══ SUPPLIED PASSAGE

SERVERLESS-DATA-PIPELINE

Using AWS Cloud Services Lambda, S3, Glue and Athena we are going to build a data pipeline written in python and deploy it using the Serverless Framework.

You can read the article here:

https://medium.com/@vincentclaes_43752/build-a-serverless-data-pipeline-on-aws-7c7d498d9707

Deploy and run the data pipeline

make sure you have correct user and roles defined:

Create a user to access AWS

create an admin user using the AWS console and set the credentials under a [serverless] section in the credentials file located in 

~/.aws/credentials

a step by step guide can be found here: https://medium.com/@vincentclaes_43752/create-a-user-for-the-serverless-framework-8e5c336d47c7

Create the necessary roles

for our project we need two roles; 

  • one for lambda 
  • one for glue.

════

#### QUESTIONS:
**1.** Answer these from the serverless data pipeline guide:
(a) Which tool is used to deploy the pipeline?
(b) Under what section name should the admin user's credentials be set?
(c) How many roles does the project need?
**2.** List every AWS cloud service that the serverless data pipeline guide names for building the pipeline.
**3.** Translate this sentence from the serverless data pipeline guide into Spanish: "Using AWS Cloud Services Lambda, S3, Glue and Athena we are going to build a data pipeline written in python and deploy it using the Serverless Framework."

══ PROVIDED DATA

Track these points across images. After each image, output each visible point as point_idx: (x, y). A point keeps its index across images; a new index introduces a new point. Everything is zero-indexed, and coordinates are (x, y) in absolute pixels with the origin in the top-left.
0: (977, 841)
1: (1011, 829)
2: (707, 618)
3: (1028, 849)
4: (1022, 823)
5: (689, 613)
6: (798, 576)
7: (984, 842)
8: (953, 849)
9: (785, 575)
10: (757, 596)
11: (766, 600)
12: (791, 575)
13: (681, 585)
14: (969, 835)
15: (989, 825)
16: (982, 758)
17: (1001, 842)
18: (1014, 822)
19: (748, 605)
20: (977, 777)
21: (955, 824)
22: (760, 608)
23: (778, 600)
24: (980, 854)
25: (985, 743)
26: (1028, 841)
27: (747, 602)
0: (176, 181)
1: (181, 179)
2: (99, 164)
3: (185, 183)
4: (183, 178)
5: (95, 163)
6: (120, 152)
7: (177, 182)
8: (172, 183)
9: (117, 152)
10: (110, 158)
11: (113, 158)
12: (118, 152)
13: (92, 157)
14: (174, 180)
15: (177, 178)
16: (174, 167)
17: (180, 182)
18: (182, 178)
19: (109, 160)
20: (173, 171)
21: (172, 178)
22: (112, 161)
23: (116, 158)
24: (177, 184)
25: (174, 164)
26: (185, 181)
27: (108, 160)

════
══ PROVIDED DATA

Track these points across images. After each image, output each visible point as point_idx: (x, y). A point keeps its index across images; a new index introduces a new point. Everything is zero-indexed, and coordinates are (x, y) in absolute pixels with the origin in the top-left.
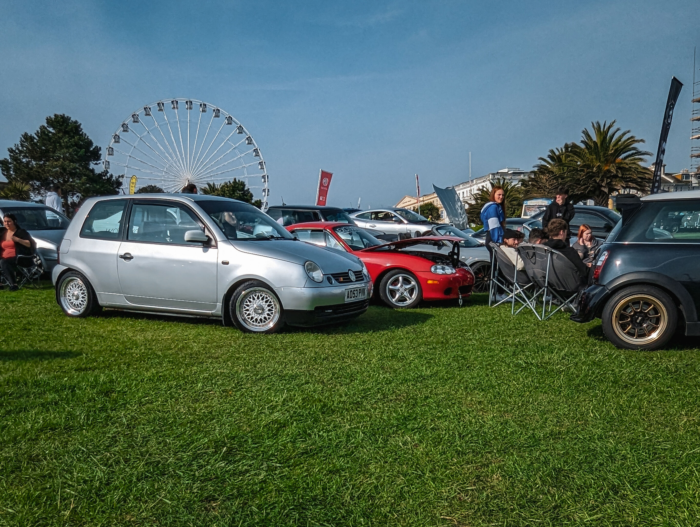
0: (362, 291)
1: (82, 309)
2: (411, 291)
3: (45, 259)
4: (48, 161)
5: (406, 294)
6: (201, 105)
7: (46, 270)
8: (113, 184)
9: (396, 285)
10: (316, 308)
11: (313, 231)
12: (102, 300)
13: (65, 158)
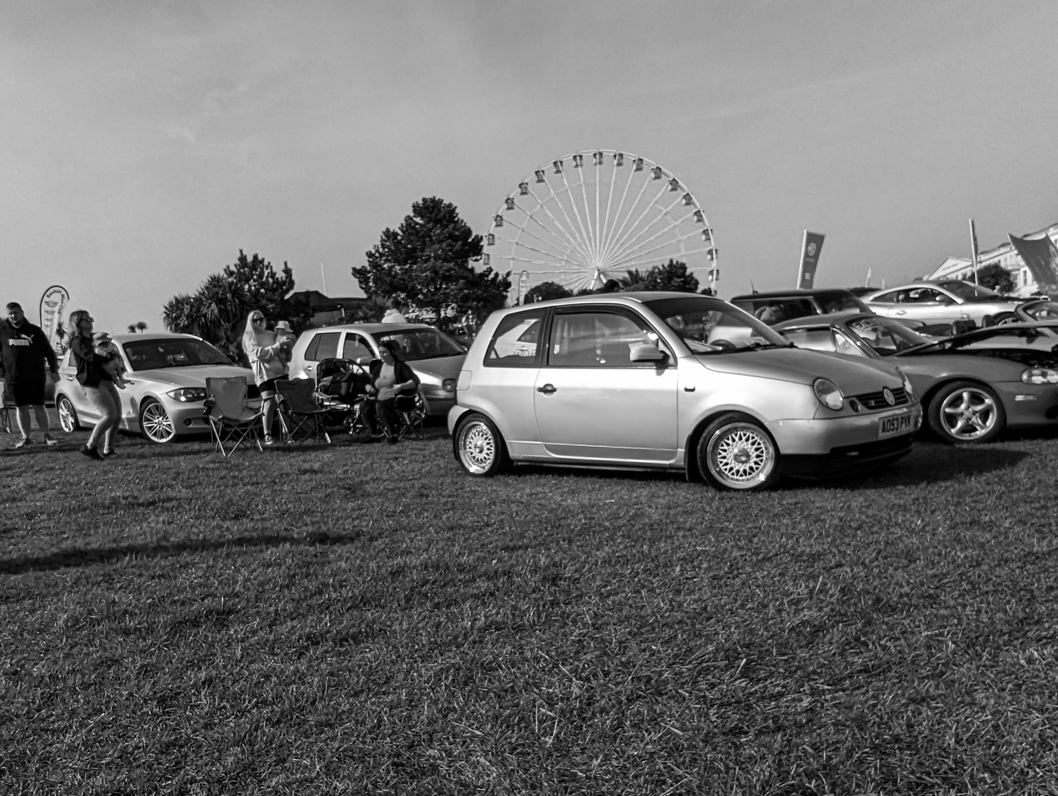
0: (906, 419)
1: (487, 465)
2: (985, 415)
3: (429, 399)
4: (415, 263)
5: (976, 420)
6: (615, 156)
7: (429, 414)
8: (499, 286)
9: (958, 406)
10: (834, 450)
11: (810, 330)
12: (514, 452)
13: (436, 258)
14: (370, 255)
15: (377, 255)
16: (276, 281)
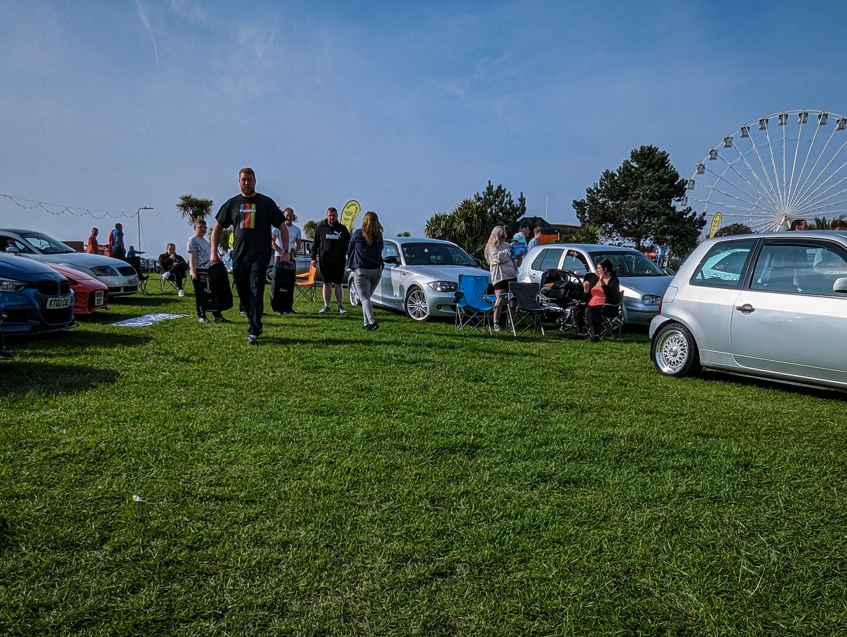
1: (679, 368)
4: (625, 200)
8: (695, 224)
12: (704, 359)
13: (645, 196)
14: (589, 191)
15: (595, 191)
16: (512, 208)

════

#### TASK-BY-TASK OUTPUTS:
**1.**
(a) The Serverless Framework.
(b) A [serverless] section in the credentials file at ~/.aws/credentials.
(c) Two: one for lambda and one for glue.

**2.** Lambda, S3, Glue, Athena

**3.** Usando los servicios en la nube de AWS Lambda, S3, Glue y Athena, vamos a construir un pipeline de datos escrito en Python y desplegarlo con el Serverless Framework.